>> Start DATA

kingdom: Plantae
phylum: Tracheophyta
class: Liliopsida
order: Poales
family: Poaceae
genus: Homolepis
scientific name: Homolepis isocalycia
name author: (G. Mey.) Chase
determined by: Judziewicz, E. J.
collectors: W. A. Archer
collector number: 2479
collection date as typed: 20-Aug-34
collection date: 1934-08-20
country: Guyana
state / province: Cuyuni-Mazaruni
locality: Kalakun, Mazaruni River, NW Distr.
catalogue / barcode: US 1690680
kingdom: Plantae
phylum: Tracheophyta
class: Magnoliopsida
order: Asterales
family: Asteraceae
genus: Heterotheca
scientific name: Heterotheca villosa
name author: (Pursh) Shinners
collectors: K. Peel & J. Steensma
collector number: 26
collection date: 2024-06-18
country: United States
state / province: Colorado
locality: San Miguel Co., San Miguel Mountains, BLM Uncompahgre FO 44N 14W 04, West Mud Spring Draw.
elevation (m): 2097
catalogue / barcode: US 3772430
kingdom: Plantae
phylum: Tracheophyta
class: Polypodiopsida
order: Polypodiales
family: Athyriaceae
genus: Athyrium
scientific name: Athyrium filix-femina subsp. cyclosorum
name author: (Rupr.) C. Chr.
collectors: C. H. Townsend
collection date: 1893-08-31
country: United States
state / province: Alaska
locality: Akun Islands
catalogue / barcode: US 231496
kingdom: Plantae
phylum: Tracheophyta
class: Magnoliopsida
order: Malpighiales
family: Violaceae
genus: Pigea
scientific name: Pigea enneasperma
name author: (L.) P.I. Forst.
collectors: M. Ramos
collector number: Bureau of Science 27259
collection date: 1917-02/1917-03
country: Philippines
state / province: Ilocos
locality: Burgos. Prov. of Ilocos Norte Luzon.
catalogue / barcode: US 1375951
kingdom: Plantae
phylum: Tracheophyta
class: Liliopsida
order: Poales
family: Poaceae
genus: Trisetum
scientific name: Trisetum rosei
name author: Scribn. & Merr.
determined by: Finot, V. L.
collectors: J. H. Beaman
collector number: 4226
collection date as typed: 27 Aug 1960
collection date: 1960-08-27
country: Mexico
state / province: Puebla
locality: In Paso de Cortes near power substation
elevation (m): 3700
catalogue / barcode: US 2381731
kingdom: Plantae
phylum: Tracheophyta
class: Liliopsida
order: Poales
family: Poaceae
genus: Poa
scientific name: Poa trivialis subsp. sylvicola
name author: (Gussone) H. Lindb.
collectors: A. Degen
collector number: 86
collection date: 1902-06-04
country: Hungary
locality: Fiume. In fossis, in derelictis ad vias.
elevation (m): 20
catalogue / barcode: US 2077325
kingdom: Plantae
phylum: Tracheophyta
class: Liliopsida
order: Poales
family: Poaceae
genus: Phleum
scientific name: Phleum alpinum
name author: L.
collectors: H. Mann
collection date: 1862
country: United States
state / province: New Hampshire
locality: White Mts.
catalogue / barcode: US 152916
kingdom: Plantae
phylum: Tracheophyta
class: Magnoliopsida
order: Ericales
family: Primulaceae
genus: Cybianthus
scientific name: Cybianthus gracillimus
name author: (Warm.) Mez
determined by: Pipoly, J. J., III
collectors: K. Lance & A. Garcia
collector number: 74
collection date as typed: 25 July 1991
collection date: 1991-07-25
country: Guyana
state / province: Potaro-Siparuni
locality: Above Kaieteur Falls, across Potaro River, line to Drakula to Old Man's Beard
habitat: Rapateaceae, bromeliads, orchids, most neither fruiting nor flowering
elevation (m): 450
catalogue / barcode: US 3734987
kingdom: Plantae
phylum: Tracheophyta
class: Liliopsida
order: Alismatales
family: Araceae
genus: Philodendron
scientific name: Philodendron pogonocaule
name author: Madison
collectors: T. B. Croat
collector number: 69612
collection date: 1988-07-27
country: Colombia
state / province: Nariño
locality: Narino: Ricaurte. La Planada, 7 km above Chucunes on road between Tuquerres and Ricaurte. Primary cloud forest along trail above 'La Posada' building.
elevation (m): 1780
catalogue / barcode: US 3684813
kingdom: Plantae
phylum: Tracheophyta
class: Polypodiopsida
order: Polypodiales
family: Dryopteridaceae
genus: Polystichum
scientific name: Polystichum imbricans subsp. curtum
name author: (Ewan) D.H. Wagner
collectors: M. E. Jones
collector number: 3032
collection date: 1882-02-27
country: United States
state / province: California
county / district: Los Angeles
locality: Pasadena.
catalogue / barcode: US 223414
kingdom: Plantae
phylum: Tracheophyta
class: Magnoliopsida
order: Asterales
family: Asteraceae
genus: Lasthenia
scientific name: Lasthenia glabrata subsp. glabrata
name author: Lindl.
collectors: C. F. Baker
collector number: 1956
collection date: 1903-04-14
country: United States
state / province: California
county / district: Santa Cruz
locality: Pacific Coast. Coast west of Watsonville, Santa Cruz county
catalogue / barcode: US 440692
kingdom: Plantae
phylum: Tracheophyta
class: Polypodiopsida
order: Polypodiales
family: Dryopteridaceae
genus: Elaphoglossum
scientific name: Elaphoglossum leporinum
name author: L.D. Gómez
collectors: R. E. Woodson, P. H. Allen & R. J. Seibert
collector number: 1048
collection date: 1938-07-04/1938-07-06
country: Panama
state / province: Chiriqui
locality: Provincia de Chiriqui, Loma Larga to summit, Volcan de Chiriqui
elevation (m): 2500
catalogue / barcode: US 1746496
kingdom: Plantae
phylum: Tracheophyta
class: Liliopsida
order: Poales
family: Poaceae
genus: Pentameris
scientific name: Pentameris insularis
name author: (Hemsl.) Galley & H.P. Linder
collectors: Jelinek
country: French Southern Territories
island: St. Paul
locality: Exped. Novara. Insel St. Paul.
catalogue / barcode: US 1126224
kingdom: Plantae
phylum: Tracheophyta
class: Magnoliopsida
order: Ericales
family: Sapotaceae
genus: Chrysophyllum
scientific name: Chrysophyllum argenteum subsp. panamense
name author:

>> End DATA

_WORK TO DO_: Reproduce the data above, replacing each occurrence of "locality" with "collecting site" and leaving everything else unchanged.

_OUTPUT OF THE TASK_:
kingdom: Plantae
phylum: Tracheophyta
class: Liliopsida
order: Poales
family: Poaceae
genus: Homolepis
scientific name: Homolepis isocalycia
name author: (G. Mey.) Chase
determined by: Judziewicz, E. J.
collectors: W. A. Archer
collector number: 2479
collection date as typed: 20-Aug-34
collection date: 1934-08-20
country: Guyana
state / province: Cuyuni-Mazaruni
collecting site: Kalakun, Mazaruni River, NW Distr.
catalogue / barcode: US 1690680
kingdom: Plantae
phylum: Tracheophyta
class: Magnoliopsida
order: Asterales
family: Asteraceae
genus: Heterotheca
scientific name: Heterotheca villosa
name author: (Pursh) Shinners
collectors: K. Peel & J. Steensma
collector number: 26
collection date: 2024-06-18
country: United States
state / province: Colorado
collecting site: San Miguel Co., San Miguel Mountains, BLM Uncompahgre FO 44N 14W 04, West Mud Spring Draw.
elevation (m): 2097
catalogue / barcode: US 3772430
kingdom: Plantae
phylum: Tracheophyta
class: Polypodiopsida
order: Polypodiales
family: Athyriaceae
genus: Athyrium
scientific name: Athyrium filix-femina subsp. cyclosorum
name author: (Rupr.) C. Chr.
collectors: C. H. Townsend
collection date: 1893-08-31
country: United States
state / province: Alaska
collecting site: Akun Islands
catalogue / barcode: US 231496
kingdom: Plantae
phylum: Tracheophyta
class: Magnoliopsida
order: Malpighiales
family: Violaceae
genus: Pigea
scientific name: Pigea enneasperma
name author: (L.) P.I. Forst.
collectors: M. Ramos
collector number: Bureau of Science 27259
collection date: 1917-02/1917-03
country: Philippines
state / province: Ilocos
collecting site: Burgos. Prov. of Ilocos Norte Luzon.
catalogue / barcode: US 1375951
kingdom: Plantae
phylum: Tracheophyta
class: Liliopsida
order: Poales
family: Poaceae
genus: Trisetum
scientific name: Trisetum rosei
name author: Scribn. & Merr.
determined by: Finot, V. L.
collectors: J. H. Beaman
collector number: 4226
collection date as typed: 27 Aug 1960
collection date: 1960-08-27
country: Mexico
state / province: Puebla
collecting site: In Paso de Cortes near power substation
elevation (m): 3700
catalogue / barcode: US 2381731
kingdom: Plantae
phylum: Tracheophyta
class: Liliopsida
order: Poales
family: Poaceae
genus: Poa
scientific name: Poa trivialis subsp. sylvicola
name author: (Gussone) H. Lindb.
collectors: A. Degen
collector number: 86
collection date: 1902-06-04
country: Hungary
collecting site: Fiume. In fossis, in derelictis ad vias.
elevation (m): 20
catalogue / barcode: US 2077325
kingdom: Plantae
phylum: Tracheophyta
class: Liliopsida
order: Poales
family: Poaceae
genus: Phleum
scientific name: Phleum alpinum
name author: L.
collectors: H. Mann
collection date: 1862
country: United States
state / province: New Hampshire
collecting site: White Mts.
catalogue / barcode: US 152916
kingdom: Plantae
phylum: Tracheophyta
class: Magnoliopsida
order: Ericales
family: Primulaceae
genus: Cybianthus
scientific name: Cybianthus gracillimus
name author: (Warm.) Mez
determined by: Pipoly, J. J., III
collectors: K. Lance & A. Garcia
collector number: 74
collection date as typed: 25 July 1991
collection date: 1991-07-25
country: Guyana
state / province: Potaro-Siparuni
collecting site: Above Kaieteur Falls, across Potaro River, line to Drakula to Old Man's Beard
habitat: Rapateaceae, bromeliads, orchids, most neither fruiting nor flowering
elevation (m): 450
catalogue / barcode: US 3734987
kingdom: Plantae
phylum: Tracheophyta
class: Liliopsida
order: Alismatales
family: Araceae
genus: Philodendron
scientific name: Philodendron pogonocaule
name author: Madison
collectors: T. B. Croat
collector number: 69612
collection date: 1988-07-27
country: Colombia
state / province: Nariño
collecting site: Narino: Ricaurte. La Planada, 7 km above Chucunes on road between Tuquerres and Ricaurte. Primary cloud forest along trail above 'La Posada' building.
elevation (m): 1780
catalogue / barcode: US 3684813
kingdom: Plantae
phylum: Tracheophyta
class: Polypodiopsida
order: Polypodiales
family: Dryopteridaceae
genus: Polystichum
scientific name: Polystichum imbricans subsp. curtum
name author: (Ewan) D.H. Wagner
collectors: M. E. Jones
collector number: 3032
collection date: 1882-02-27
country: United States
state / province: California
county / district: Los Angeles
collecting site: Pasadena.
catalogue / barcode: US 223414
kingdom: Plantae
phylum: Tracheophyta
class: Magnoliopsida
order: Asterales
family: Asteraceae
genus: Lasthenia
scientific name: Lasthenia glabrata subsp. glabrata
name author: Lindl.
collectors: C. F. Baker
collector number: 1956
collection date: 1903-04-14
country: United States
state / province: California
county / district: Santa Cruz
collecting site: Pacific Coast. Coast west of Watsonville, Santa Cruz county
catalogue / barcode: US 440692
kingdom: Plantae
phylum: Tracheophyta
class: Polypodiopsida
order: Polypodiales
family: Dryopteridaceae
genus: Elaphoglossum
scientific name: Elaphoglossum leporinum
name author: L.D. Gómez
collectors: R. E. Woodson, P. H. Allen & R. J. Seibert
collector number: 1048
collection date: 1938-07-04/1938-07-06
country: Panama
state / province: Chiriqui
collecting site: Provincia de Chiriqui, Loma Larga to summit, Volcan de Chiriqui
elevation (m): 2500
catalogue / barcode: US 1746496
kingdom: Plantae
phylum: Tracheophyta
class: Liliopsida
order: Poales
family: Poaceae
genus: Pentameris
scientific name: Pentameris insularis
name author: (Hemsl.) Galley & H.P. Linder
collectors: Jelinek
country: French Southern Territories
island: St. Paul
collecting site: Exped. Novara. Insel St. Paul.
catalogue / barcode: US 1126224
kingdom: Plantae
phylum: Tracheophyta
class: Magnoliopsida
order: Ericales
family: Sapotaceae
genus: Chrysophyllum
scientific name: Chrysophyllum argenteum subsp. panamense
name author:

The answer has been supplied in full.